Kyriaki Kouvari

Personal information
- Nationality: Greece
- Born: 19 January 1984 (age 42) Thessaloniki, Greece
- Height: 1.80 m (5 ft 11 in)
- Weight: 73 kg (161 lb)

Sport
- Sport: Taekwondo
- Event: +67 kg
- Club: Keratsini

Medal record
Representing Greece
Women's taekwondo
World Championships
| Bronze medal – third place | 2003 Garmisch-Partenkirchen | +67 kg |

= Kyriaki Kouvari =

Greek taekwondo practitioner

Kyriaki Kouvari (Κυριακή Κούβαρη; born January 19, 1984, in Thessaloniki) is a Greek taekwondo practitioner. She won the bronze medal for the heavyweight category at the 2003 World Taekwondo Championships in Garmisch-Partenkirchen, Germany.
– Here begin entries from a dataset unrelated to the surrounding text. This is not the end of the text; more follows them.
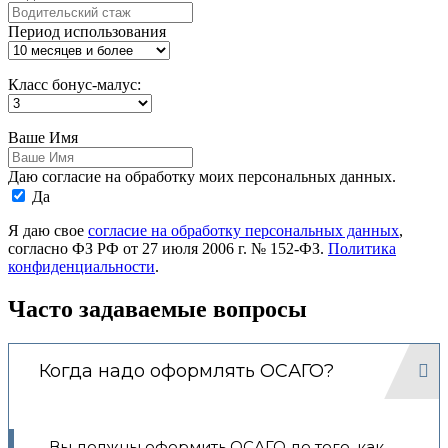
Период использования
Класс бонус-малус:
Ваше Имя
Даю согласие на обработку моих персональных данных.
Да
Я даю свое
согласие на обработку персональных данных
,
согласно ФЗ РФ от 27 июля 2006 г. № 152-ФЗ.
Политика
конфиденциальности
.
Часто задаваемые вопросы
Когда надо оформлять ОСАГО?
Вы должны оформить ОСАГО до того, как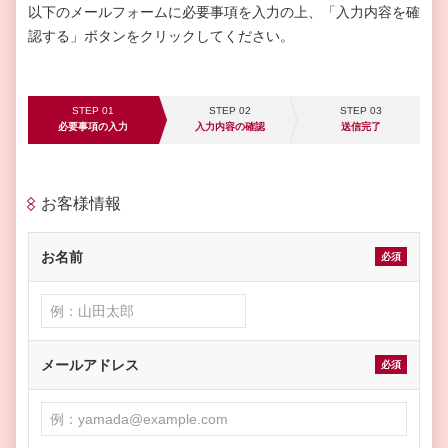
以下のメールフォームに必要事項を入力の上、「入力内容を確
認する」ボタンをクリックしてください。
STEP 01
STEP 02
STEP 03
必要事項の入力
入力内容の確認
送信完了
お客様情報
お名前
必須
メールアドレス
必須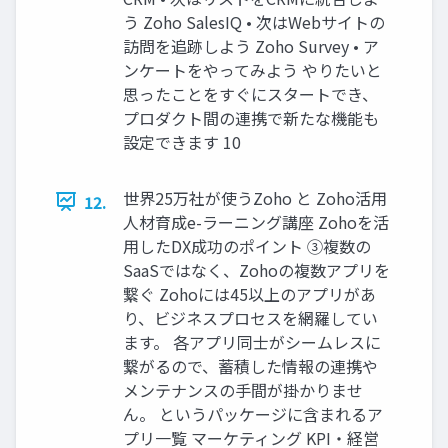
う Zoho SalesIQ • 次はWebサイトの
訪問を追跡しよう Zoho Survey • ア
ンケートをやってみよう やりたいと
思ったことをすぐにスタートでき、
プロダクト間の連携で新たな機能も
設定できます 10
世界25万社が使うZoho と Zoho活用
12.
人材育成e-ラーニング講座 Zohoを活
用したDX成功のポイント ③複数の
SaaSではなく、Zohoの複数アプリを
繋ぐ Zohoには45以上のアプリがあ
り、ビジネスプロセスを網羅してい
ます。 各アプリ同士がシームレスに
繋がるので、蓄積した情報の連携や
メンテナンスの手間が掛かりませ
ん。 というパッケージに含まれるア
プリ一覧 マーケティング KPI・経営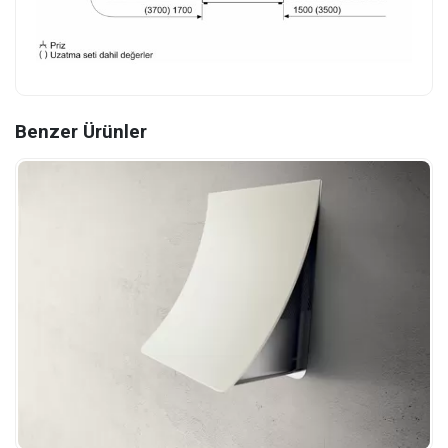
Benzer Ürünler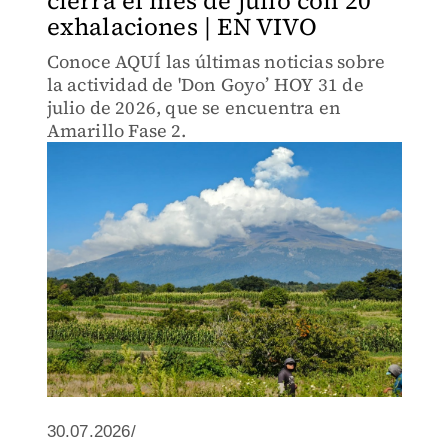
cierra el mes de julio con 20
exhalaciones | EN VIVO
Conoce AQUÍ las últimas noticias sobre
la actividad de 'Don Goyo’ HOY 31 de
julio de 2026, que se encuentra en
Amarillo Fase 2.
30.07.2026/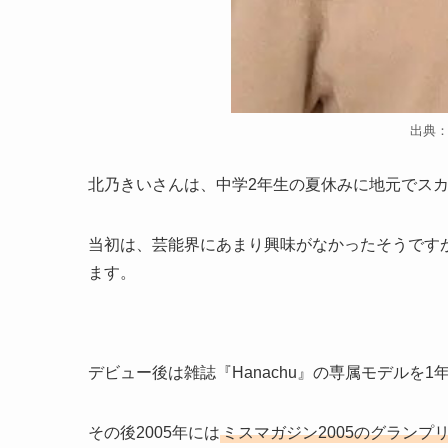
出典
北乃きいさんは、中学2年生の夏休みに地元でス
当初は、芸能界にあまり興味がなかったそうです
ます。
デビュー後は雑誌『Hanachu』の専属モデルを
その後2005年には
ミスマガジン2005のグランプ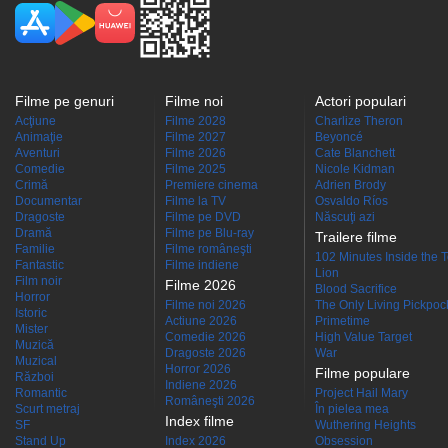
Filme pe genuri
Filme noi
Actori populari
Acţiune
Filme 2028
Charlize Theron
Animaţie
Filme 2027
Beyoncé
Aventuri
Filme 2026
Cate Blanchett
Comedie
Filme 2025
Nicole Kidman
Crimă
Premiere cinema
Adrien Brody
Documentar
Filme la TV
Osvaldo Ríos
Dragoste
Filme pe DVD
Născuţi azi
Dramă
Filme pe Blu-ray
Trailere filme
Familie
Filme româneşti
102 Minutes Inside the 
Fantastic
Filme indiene
Lion
Film noir
Filme 2026
Blood Sacrifice
Horror
Filme noi 2026
The Only Living Pickpocke
Istoric
Actiune 2026
Primetime
Mister
Comedie 2026
High Value Target
Muzică
Dragoste 2026
War
Muzical
Horror 2026
Filme populare
Război
Indiene 2026
Romantic
Project Hail Mary
Româneşti 2026
Scurt metraj
În pielea mea
Index filme
SF
Wuthering Heights
Stand Up
Index 2026
Obsession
Kouvari competed for the women's heavyweight category (+67 kg) at the 2008 Summer Olympics in Beijing, after defeating Great Britain's Sarah Stevenson for the gold medal at the World Qualification Tournament in Manchester, England. She lost the first preliminary match by a defensive kick from Brazil's Natália Falavigna, with a score of 1–3.